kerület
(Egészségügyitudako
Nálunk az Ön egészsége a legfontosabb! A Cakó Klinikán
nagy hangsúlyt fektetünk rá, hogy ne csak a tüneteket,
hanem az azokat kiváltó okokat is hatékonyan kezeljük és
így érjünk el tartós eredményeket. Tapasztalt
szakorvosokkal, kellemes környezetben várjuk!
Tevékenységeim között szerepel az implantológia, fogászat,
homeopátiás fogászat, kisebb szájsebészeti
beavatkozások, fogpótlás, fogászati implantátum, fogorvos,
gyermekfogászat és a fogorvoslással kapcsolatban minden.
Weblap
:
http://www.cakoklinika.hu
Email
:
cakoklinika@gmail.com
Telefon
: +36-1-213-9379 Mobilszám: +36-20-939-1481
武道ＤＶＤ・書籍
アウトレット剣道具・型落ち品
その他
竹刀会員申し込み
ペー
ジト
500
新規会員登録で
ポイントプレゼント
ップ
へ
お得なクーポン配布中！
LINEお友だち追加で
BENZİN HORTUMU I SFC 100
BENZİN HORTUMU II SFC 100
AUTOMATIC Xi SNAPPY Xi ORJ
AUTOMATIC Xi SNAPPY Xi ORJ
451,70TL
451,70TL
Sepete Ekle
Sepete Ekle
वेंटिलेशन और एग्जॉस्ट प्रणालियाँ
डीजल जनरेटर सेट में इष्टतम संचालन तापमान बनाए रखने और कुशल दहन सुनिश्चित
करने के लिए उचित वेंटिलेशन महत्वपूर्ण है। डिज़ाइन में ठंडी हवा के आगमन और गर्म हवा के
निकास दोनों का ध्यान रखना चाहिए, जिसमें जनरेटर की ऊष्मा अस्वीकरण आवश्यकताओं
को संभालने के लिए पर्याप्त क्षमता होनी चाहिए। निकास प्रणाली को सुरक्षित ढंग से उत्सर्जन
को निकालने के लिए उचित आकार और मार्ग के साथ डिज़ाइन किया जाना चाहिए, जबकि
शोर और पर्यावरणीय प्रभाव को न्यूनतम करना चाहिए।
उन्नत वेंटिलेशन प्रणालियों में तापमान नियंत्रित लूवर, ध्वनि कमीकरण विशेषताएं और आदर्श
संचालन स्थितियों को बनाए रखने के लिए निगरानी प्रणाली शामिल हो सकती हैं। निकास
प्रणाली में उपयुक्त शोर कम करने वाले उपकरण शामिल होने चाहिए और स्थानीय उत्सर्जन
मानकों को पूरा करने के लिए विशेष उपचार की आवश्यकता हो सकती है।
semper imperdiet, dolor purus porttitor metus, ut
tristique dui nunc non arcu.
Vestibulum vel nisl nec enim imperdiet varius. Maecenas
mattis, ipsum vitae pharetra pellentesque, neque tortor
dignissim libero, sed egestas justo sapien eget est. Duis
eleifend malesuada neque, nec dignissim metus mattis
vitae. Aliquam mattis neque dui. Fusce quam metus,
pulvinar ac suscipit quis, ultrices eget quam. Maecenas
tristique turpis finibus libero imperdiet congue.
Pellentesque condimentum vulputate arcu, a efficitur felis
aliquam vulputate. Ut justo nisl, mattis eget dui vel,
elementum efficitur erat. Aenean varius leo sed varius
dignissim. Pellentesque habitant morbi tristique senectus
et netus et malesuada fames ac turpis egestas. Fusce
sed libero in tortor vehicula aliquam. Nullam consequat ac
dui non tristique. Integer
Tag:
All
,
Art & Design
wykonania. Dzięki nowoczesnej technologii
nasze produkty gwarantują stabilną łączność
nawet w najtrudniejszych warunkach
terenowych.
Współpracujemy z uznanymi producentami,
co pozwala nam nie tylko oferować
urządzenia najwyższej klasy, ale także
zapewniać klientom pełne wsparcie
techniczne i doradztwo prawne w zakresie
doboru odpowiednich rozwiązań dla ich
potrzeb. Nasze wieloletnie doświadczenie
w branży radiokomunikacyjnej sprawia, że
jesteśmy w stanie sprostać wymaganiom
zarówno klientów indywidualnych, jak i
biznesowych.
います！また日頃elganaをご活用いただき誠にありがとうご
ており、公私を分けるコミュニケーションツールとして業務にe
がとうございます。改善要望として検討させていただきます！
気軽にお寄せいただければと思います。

——————

* WHAT YOU NEED TO DO: Write out all of the lines above word for word, with nothing changed, added, or left out.

* EXERCISE RESULT:
kerület
(Egészségügyitudako
Nálunk az Ön egészsége a legfontosabb! A Cakó Klinikán
nagy hangsúlyt fektetünk rá, hogy ne csak a tüneteket,
hanem az azokat kiváltó okokat is hatékonyan kezeljük és
így érjünk el tartós eredményeket. Tapasztalt
szakorvosokkal, kellemes környezetben várjuk!
Tevékenységeim között szerepel az implantológia, fogászat,
homeopátiás fogászat, kisebb szájsebészeti
beavatkozások, fogpótlás, fogászati implantátum, fogorvos,
gyermekfogászat és a fogorvoslással kapcsolatban minden.
Weblap
:
http://www.cakoklinika.hu
Email
:
cakoklinika@gmail.com
Telefon
: +36-1-213-9379 Mobilszám: +36-20-939-1481
武道ＤＶＤ・書籍
アウトレット剣道具・型落ち品
その他
竹刀会員申し込み
ペー
ジト
500
新規会員登録で
ポイントプレゼント
ップ
へ
お得なクーポン配布中！
LINEお友だち追加で
BENZİN HORTUMU I SFC 100
BENZİN HORTUMU II SFC 100
AUTOMATIC Xi SNAPPY Xi ORJ
AUTOMATIC Xi SNAPPY Xi ORJ
451,70TL
451,70TL
Sepete Ekle
Sepete Ekle
वेंटिलेशन और एग्जॉस्ट प्रणालियाँ
डीजल जनरेटर सेट में इष्टतम संचालन तापमान बनाए रखने और कुशल दहन सुनिश्चित
करने के लिए उचित वेंटिलेशन महत्वपूर्ण है। डिज़ाइन में ठंडी हवा के आगमन और गर्म हवा के
निकास दोनों का ध्यान रखना चाहिए, जिसमें जनरेटर की ऊष्मा अस्वीकरण आवश्यकताओं
को संभालने के लिए पर्याप्त क्षमता होनी चाहिए। निकास प्रणाली को सुरक्षित ढंग से उत्सर्जन
को निकालने के लिए उचित आकार और मार्ग के साथ डिज़ाइन किया जाना चाहिए, जबकि
शोर और पर्यावरणीय प्रभाव को न्यूनतम करना चाहिए।
उन्नत वेंटिलेशन प्रणालियों में तापमान नियंत्रित लूवर, ध्वनि कमीकरण विशेषताएं और आदर्श
संचालन स्थितियों को बनाए रखने के लिए निगरानी प्रणाली शामिल हो सकती हैं। निकास
प्रणाली में उपयुक्त शोर कम करने वाले उपकरण शामिल होने चाहिए और स्थानीय उत्सर्जन
मानकों को पूरा करने के लिए विशेष उपचार की आवश्यकता हो सकती है।
semper imperdiet, dolor purus porttitor metus, ut
tristique dui nunc non arcu.
Vestibulum vel nisl nec enim imperdiet varius. Maecenas
mattis, ipsum vitae pharetra pellentesque, neque tortor
dignissim libero, sed egestas justo sapien eget est. Duis
eleifend malesuada neque, nec dignissim metus mattis
vitae. Aliquam mattis neque dui. Fusce quam metus,
pulvinar ac suscipit quis, ultrices eget quam. Maecenas
tristique turpis finibus libero imperdiet congue.
Pellentesque condimentum vulputate arcu, a efficitur felis
aliquam vulputate. Ut justo nisl, mattis eget dui vel,
elementum efficitur erat. Aenean varius leo sed varius
dignissim. Pellentesque habitant morbi tristique senectus
et netus et malesuada fames ac turpis egestas. Fusce
sed libero in tortor vehicula aliquam. Nullam consequat ac
dui non tristique. Integer
Tag:
All
,
Art & Design
wykonania. Dzięki nowoczesnej technologii
nasze produkty gwarantują stabilną łączność
nawet w najtrudniejszych warunkach
terenowych.
Współpracujemy z uznanymi producentami,
co pozwala nam nie tylko oferować
urządzenia najwyższej klasy, ale także
zapewniać klientom pełne wsparcie
techniczne i doradztwo prawne w zakresie
doboru odpowiednich rozwiązań dla ich
potrzeb. Nasze wieloletnie doświadczenie
w branży radiokomunikacyjnej sprawia, że
jesteśmy w stanie sprostać wymaganiom
zarówno klientów indywidualnych, jak i
biznesowych.
います！また日頃elganaをご活用いただき誠にありがとうご
ており、公私を分けるコミュニケーションツールとして業務にe
がとうございます。改善要望として検討させていただきます！
気軽にお寄せいただければと思います。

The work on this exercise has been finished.